* [DOCUMENT EXCERPT]:

This case raises numerous novel questions concerning New Jersey’s death penalty statute, N.J.S.A. 2C:ll-3(c).
The prosecutor, at the time of arraignment, filed and noticed the defendant of an aggravating factor, thereby designating the matter as a capital case. At the time of the pretrial, and after plea negotiations with defendant’s counsel, the State made application to the court to withdraw the aggravating factor previously filed. A plea agreement had been entered into whereby in return for the defendant’s plea of guilty to four counts of murder, the State agreed to withdraw the aggravating factor, recommend dismissal of two other counts of the same indictment and recommend four concurrent life sentences with 30 years of minimum parole ineligibility.
This plea agreement raises the following questions:
I. May the prosecuting attorney withdraw an aggravating factor which is supported by the evidence in order to remove the death penalty as a possible sentence?
II. Is a de facto procedure whereby a defendant may plead guilty to avoid the death penalty constitutionally permissible?
III. Does the court in a capital case have jurisdiction to entertain a plea agreement and consider and weigh the aggravating and mitigating factors?
A historical review and analysis of the U.S. Supreme Court cases which struck down previous death penalty acts as unconstitutional is required in order to determine the legislative intent in connection with the present New Jersey death penalty statute, N.J.S.A. 2C:ll-3(e).
The U.S. Supreme Court declared the Federal Kidnapping Statute unconstitutional in U.S. v. Jackson, 390 U.S. 570, 88 *521S.Ct. 1209, 20 L.Ed.2d 138 (1968) because it “needlessly penalize^] the assertion of a constitutional right” as a result of the “chilling effect” upon a defendant’s right to trial by jury where that defendant must waive his right in order to avert the death penalty. Id. at 583, 88 S. Ct. at 1217. New Jersey’s prior death penalty statute was found unconstitutional based upon the reasoning of Jackson in Funicello v. N.J., 403 U.S. 948, 91 S.Ct. 2278, 29 L.Ed.2d 859 (1971); State v. Funicello, 60 N.J. 60 (1972).

* [DIRECTIVE 1]: In the case excerpt, rewrite the passage starting at "This plea agreement" and ending at "statute, N.J.S.A. 2C:ll-3(e).", putting "plea bargain" wherever "plea agreement" appears.
* [DIRECTIVE 2]:
Answer these questions from the case excerpt:
(a) To how many counts of murder did the defendant agree to plead guilty?
(b) How many years of minimum parole ineligibility were attached to the recommended life sentences?
(c) Which statute did the U.S. Supreme Court declare unconstitutional in U.S. v. Jackson?

* [EXERCISE DATA]:
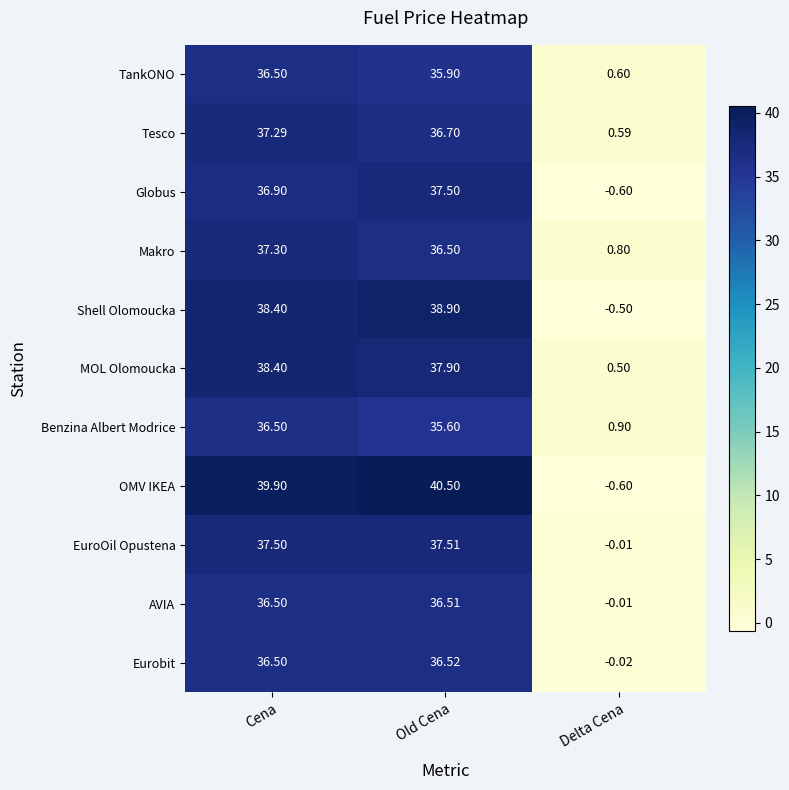

At how many categories does at least one series exceed 4?

2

* [RESULT 1]:
This plea bargain raises the following questions:
I. May the prosecuting attorney withdraw an aggravating factor which is supported by the evidence in order to remove the death penalty as a possible sentence?
II. Is a de facto procedure whereby a defendant may plead guilty to avoid the death penalty constitutionally permissible?
III. Does the court in a capital case have jurisdiction to entertain a plea bargain and consider and weigh the aggravating and mitigating factors?
A historical review and analysis of the U.S. Supreme Court cases which struck down previous death penalty acts as unconstitutional is required in order to determine the legislative intent in connection with the present New Jersey death penalty statute, N.J.S.A. 2C:ll-3(e).

* [RESULT 2]:
(a) Four counts.
(b) 30 years.
(c) The Federal Kidnapping Statute.